Board Committees
Learn about the Board Committees of BUA Cement
The Board comprises eight (8) members - six (6) of whom are non-Executive, among which there are two (2) Independent Non-Executive. One of the non-Executive Directors chairs the Board. The Board Chairman is not in any of the committees. The statutory Audit Committee is chaired by an independent shareholder.
The Company maintains a commitment to relentlessly seeking absolute transparency and disclosure to its shareholders and other stakeholders in all its dealings in line with the high standards of corporate governance including effectively monitoring the Management.
To this end, both the Board and the Management have individually signed a Code of Business Conduct and Ethics. In addition, each Director is required to declare his/her interest in dealings with the Company at every meeting.
The Board consists of persons of mixed skills with experience in different fields of human endeavour and meets at least once quarterly or when the need arises to review performance and set targets.
Board Audit Committee
The Board Audit Committee is responsible for overseeing the Company’s financial reporting process. The Committee also reviews and approves the annual internal audit plan, vetting of the financial statements, and monitors Management’s responsiveness to the findings and recommendations of the internal auditor, amongst other functions.
The Board Audit Committee comprises 4 (four) Non-Executive Directors; the Committee is chaired by an Independent Non-Executive Director.
Finance and General Purpose Committee
The Board Audit Committee is responsible for overseeing the Company’s financial reporting process. The Committee also reviews and approves the annual internal audit plan, vetting of the financial statements, and monitors Management’s responsiveness to the findings and recommendations of the internal auditor, amongst other functions.

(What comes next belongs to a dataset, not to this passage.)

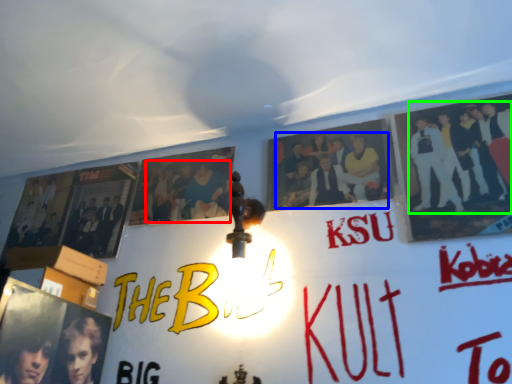
Question: Which is farther away from person (highlighted by a red box)? person (highlighted by a blue box) or person (highlighted by a green box)?

Choices:
 (A) person
 (B) person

Governance, Establishment and Remuneration Committee
The Committee oversees the nomination and appointment of Board members, Board performance evaluation process and succession plan for the Board and Board remuneration process. It also considers staff matters in general and appointments and discipline of Top Management Staff.
Risk Management Committee
The Committee is to determine the medium and long term strategies for the Company principal risks and ensure that they are adequately assessed and effectively managed, evaluate the adequacy of the Company’s internal controlpolicy and ensure that policies and strategies for managing risks are in place.